In general, smartphones drove twice as much traffic as tablets, but tablet users actually placed 1.5x as many sales, accounting for 13.2 percent of online purchases compared to just 7.8 percent for smartphones.
 

iOS leads Android in mobile shopping

However, when breaking down those numbers by mobile platform, IBM reported that iOS devices accounted for more than 4.5 times the total sales of Android or over an 80 percent share of mobile-oriented sales (above), with 17.3 percent of all online sales occurring on an Apple mobile device versus just 3.75 percent on Android products.

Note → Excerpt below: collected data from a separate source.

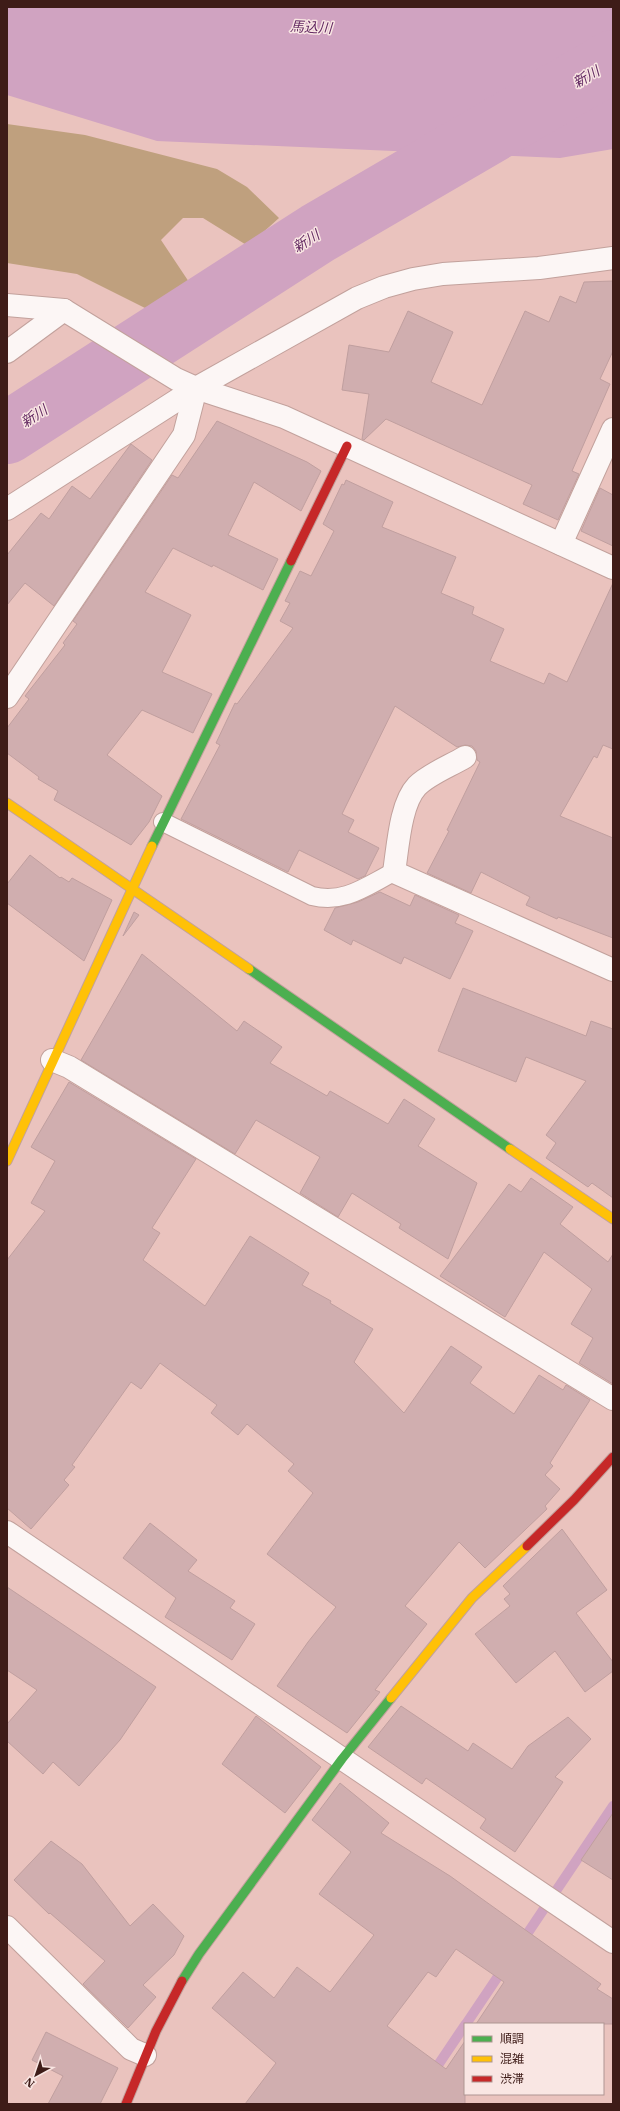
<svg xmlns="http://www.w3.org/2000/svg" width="620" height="2111" viewBox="0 0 620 2111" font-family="'IBM Plex Serif','Noto Sans JP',serif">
  <rect width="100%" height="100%" fill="#eac3be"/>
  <path fill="#bfa07e" d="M7,124L85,135L217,169L247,187L279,218L248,246L203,218H183L161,240L193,288L151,311L77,274L7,263Z"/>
  <path fill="#d0a3c1" d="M7,7H613V149L560,158L157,141L7,95Z"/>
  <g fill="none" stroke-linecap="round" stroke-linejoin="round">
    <g stroke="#d0a3c1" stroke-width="10">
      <path d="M521,1943L613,1806"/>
      <path d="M466,2024L505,1966"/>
      <path d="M432,2074L465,2025"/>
    </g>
    <path stroke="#d0a3c1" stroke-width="62" d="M7,433L318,233L613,61"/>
  </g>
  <g fill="#d0aeaf" stroke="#c09f9f">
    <path d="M613,281V351L600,379L610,384L572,471L579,474L558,520L523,504L532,485L386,419L364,440L362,439L369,394L342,390L349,345L389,352L408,311L453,332L431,382L482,405L525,311L549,322L560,296L576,303L584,282Z"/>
    <path d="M217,421L307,462L321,471L301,511L254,482L228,535L278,559L263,590L213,565L212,567L173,548L145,592L191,615L162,672L212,694L193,733L142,710L107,755L162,796L149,822L131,845L54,800L58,791L38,779L39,777L7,753V728L29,699L25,696L65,645L63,643L77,624L73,621L172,475L178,478Z"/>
    <path d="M131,444L152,460L54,606L25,583L7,605V555L41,513L49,519L72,486L90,499Z"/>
    <path d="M346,480L393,502L382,527L456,557L441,593L474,607L472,614L504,629L490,661L544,684L549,673L567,682L613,583V749L603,745L597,758L594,756L560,816L613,838V938L558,917L557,919L526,905L530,897L481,872L471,893L427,873L449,831L447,830L480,762L477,760L476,751L472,746L465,745L457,747L395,706L342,814L354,820L348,832L379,848L365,876L360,878L358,879L299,850L288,872L181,819L220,745L216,743L235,703L237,704L293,628L280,621L290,603L285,601L300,571L311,576L334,531L323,524L342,484L344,485Z"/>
    <path d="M600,488L613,495V546L581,531Z"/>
    <path d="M30,855L60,878L61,877L69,882L72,878L112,900L84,961L7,903V884Z"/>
    <path d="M380,892L410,906L415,895L459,915L455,923L473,931L450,979L404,957L401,964L353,940L351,945L324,930L335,908L358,902Z"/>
    <path d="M134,912L139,915L123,936Z"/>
    <path d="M142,954L237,1031L244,1021L282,1047L270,1063L327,1096L330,1091L388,1124L404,1099L435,1119L418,1146L477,1183L448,1259L399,1228L401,1224L352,1193L338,1217L300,1193L320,1157L256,1120L235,1154L81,1060Z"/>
    <path d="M463,988L586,1036L591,1021L613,1029V1198L592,1183L588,1187L546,1158L556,1143L546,1135L586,1081L526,1057L516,1082L438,1051Z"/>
    <path d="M69,1082L196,1159L152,1228L160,1233L143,1260L205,1306L250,1236L309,1273L302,1285L331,1301L330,1303L373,1329L354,1362L404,1413L451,1346L482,1367L470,1383L514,1414L539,1375L563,1390L566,1385L590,1400L550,1463L553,1466L545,1475L560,1489L545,1506L547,1509L485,1568L459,1542L405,1606L427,1624L375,1690L380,1692L347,1733L277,1686L308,1642L336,1607L267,1554L313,1493L288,1471L294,1464L247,1424L238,1435L211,1413L217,1405L160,1363L141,1389L131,1382L72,1465L75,1467L64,1480L69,1485L31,1529L7,1508V1260L45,1211L31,1203L55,1161L31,1147Z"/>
    <path d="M531,1178L573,1207L560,1224L608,1262L613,1254V1384L579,1363L593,1338L571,1324L592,1289L544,1252L505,1317L440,1276L509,1184L521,1192Z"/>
    <path d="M150,1523L197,1560L188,1571L235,1601L230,1608L255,1624L232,1660L165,1617L176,1598L123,1558Z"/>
    <path d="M562,1529L607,1590L576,1613L613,1662V1671L585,1692L555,1651L516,1683L475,1634L510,1606L504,1599L510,1594L503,1586Z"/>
    <path d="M7,1587L156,1687L120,1740L79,1786L53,1762L43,1774L7,1741V1724L37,1690L7,1670Z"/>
    <path d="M401,1706L468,1751L473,1743L512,1769L528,1746L568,1717L591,1739L555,1777L563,1782L515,1852L480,1828L486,1819L426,1778L422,1784L368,1747Z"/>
    <path d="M256,1716L321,1767L285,1813L222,1764Z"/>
    <path d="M340,1783L389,1823L381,1833L450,1876L601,1984L597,1989L613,1999V2024H476L504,1982L456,1949L436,1977L428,1972L387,2026L446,2069L465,2041V2104H245L276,2063L212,2008L243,1972L274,1998L297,1967L330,1992L374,1935L319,1894L351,1852L312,1820Z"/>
    <path d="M613,1813V1880L581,1860Z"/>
    <path d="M51,1841L82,1864L130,1926L153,1904L184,1936L174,1955L143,1985L156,1997L128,2028L83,1984L105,1961L50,1913L49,1914L14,1880Z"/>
    <path d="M46,2032L118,2068L100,2104H48L63,2076L32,2060Z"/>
  </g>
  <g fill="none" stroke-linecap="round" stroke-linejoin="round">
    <g stroke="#c2a19c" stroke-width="20">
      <path id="lane" d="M163,822L312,896C345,904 366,886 394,872"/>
    </g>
    <g stroke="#c2a19c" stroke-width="24">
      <g id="street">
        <path d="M7,305L64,310L176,379L196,388L284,417L613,568"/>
        <path d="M7,352L64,310"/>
        <path d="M7,509L196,388L357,298L384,287L413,279L443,274L539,268L613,258"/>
        <path d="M561,544L613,429"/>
        <path d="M7,697L184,435L196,388"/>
        <path d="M465,757C450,766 429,774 417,786C400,804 398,847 394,872L613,970"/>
        <path d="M52,1060L69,1067L613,1399"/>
        <path d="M7,1532L613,1942"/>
        <path d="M7,1927L131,2049L145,2055"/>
      </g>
    </g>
    <g stroke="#c2a19c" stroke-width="11">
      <g id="fast">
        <path d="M152,846L291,561"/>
        <path d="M249,969L510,1149"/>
        <path d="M182,1981L199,1954L342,1759L391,1698"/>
      </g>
    </g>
    <g stroke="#c2a19c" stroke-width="11">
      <g id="slow">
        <path d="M7,803L249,969"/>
        <path d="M510,1149L613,1219"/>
        <path d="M7,1161L152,846"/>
        <path d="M391,1698L472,1598L527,1546"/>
      </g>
    </g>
    <g stroke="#c2a19c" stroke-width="11">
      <g id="jam">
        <path d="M291,561L347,446"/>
        <path d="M527,1546L574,1500L613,1457"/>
        <path d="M126,2104L156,2031L182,1981"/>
      </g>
    </g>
    <use href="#lane" stroke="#fcf6f5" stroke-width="18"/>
    <use href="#street" stroke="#fcf6f5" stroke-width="22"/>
    <use href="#fast" stroke="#4caf50" stroke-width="9"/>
    <use href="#slow" stroke="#ffc107" stroke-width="9"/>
    <use href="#jam" stroke="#c62828" stroke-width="9"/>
  </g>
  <g text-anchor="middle" stroke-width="3" stroke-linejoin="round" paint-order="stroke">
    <g font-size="14" font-style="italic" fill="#632962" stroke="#f9e6e3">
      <text transform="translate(311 27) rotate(3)" y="5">馬込川</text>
      <text transform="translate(586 77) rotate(-30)" y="5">新川</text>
      <text transform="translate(306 241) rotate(-32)" y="5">新川</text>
      <text transform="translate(34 416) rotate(-33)" y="5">新川</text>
    </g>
  </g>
  <rect width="620" height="2111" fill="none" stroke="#3e1c18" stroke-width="16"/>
  <rect x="464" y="2023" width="140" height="72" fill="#f9e6e3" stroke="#ae9592"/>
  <rect x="472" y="2036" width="20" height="6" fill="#4caf50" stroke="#ae9592"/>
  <text x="500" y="2043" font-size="12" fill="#3e1c18">順調</text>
  <rect x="472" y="2056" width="20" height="6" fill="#ffc107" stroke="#ae9592"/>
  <text x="500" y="2063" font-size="12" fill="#3e1c18">混雑</text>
  <rect x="472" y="2076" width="20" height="6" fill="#c62828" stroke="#ae9592"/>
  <text x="500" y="2083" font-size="12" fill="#3e1c18">渋滞</text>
  <g transform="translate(36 2075) rotate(220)" stroke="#f9e6e3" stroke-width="3" paint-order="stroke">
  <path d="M0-3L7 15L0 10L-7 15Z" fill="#3e1c18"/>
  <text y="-6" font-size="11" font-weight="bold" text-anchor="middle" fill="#3e1c18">N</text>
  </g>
</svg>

IBM stated that iOS users also spent an average of 18 percent more per order: $131.34 versus $111.35 for average Android sales.
post #44 of 48
Originally Posted by AaronJ View Post

Do any major stores use Flash anymore, or at least use it exclusively without having a redirect to a mobile site?

 

So, I'd be surprised if any major retailers were relying on Flash at this point.  As I said, that was just a quick, anecdotal check.  But I can't remember the last time I couldn't connect to a site because it was all Flash.

 

There's a good point.  I think one of the daftest things I'd occasionally experience was a website with nothing but the black box demanding you install Flash.  That is poor website design: it's so easy to put web code pointing to alternative non-flash text and links.

 

Anecdotally there was a restaurant chain which had such a poor website.  I thought I'd look at the website again today.  The bad flash-based website has gone but so have several of its  branches.  Maybe that company learnt the hard way...

post #45 of 48
Quote:
Originally Posted by GoodGrief View Post
 
A pity, you could've saved yourself a lot of typing, since none of the rest meant anything.

 

A pity you don't get sarcasm. Not only in my original post, but even after I explicitly commented on it just a few posts above yours.

post #46 of 48
Quote:
Originally Posted by ChiA View Post
 

 

There's a good point.  I think one of the daftest things I'd occasionally experience was a website with nothing but the black box demanding you install Flash.  That is poor website design: it's so easy to put web code pointing to alternative non-flash text and links.

 

Anecdotally there was a restaurant chain which had such a poor website.  I thought I'd look at the website again today.  The bad flash-based website has gone but so have several of its  branches.  Maybe that company learnt the hard way...

 

Heh.  Maybe.

 

I mean, when Adobe itself has dropped mobile Flash ...

post #47 of 48
Quote:
Originally Posted by EricTheHalfBee View Post
 
Quote:
Originally Posted by GoodGrief View Post
 
A pity, you could've saved yourself a lot of typing, since none of the rest meant anything.

 

A pity you don't get sarcasm. Not only in my original post, but even after I explicitly commented on it just a few posts above yours.

 

Yes - but the problem is that there are plenty of posters on this site who might well have posted what you wrote and actually meant it. Those of us who know you immediately recognized the sarcasm, while others, who do not or were not paying attention, fell foul of Poe's Law.

post #48 of 48
Quote:
Originally Posted by MalcolmTucker View Post
 

I'm curious of the original report.

 

Citation..?

Please just go back to bashing Apple in the comments of non-tech related articles on CNN.com like you were doing yesterday and leave us alone here.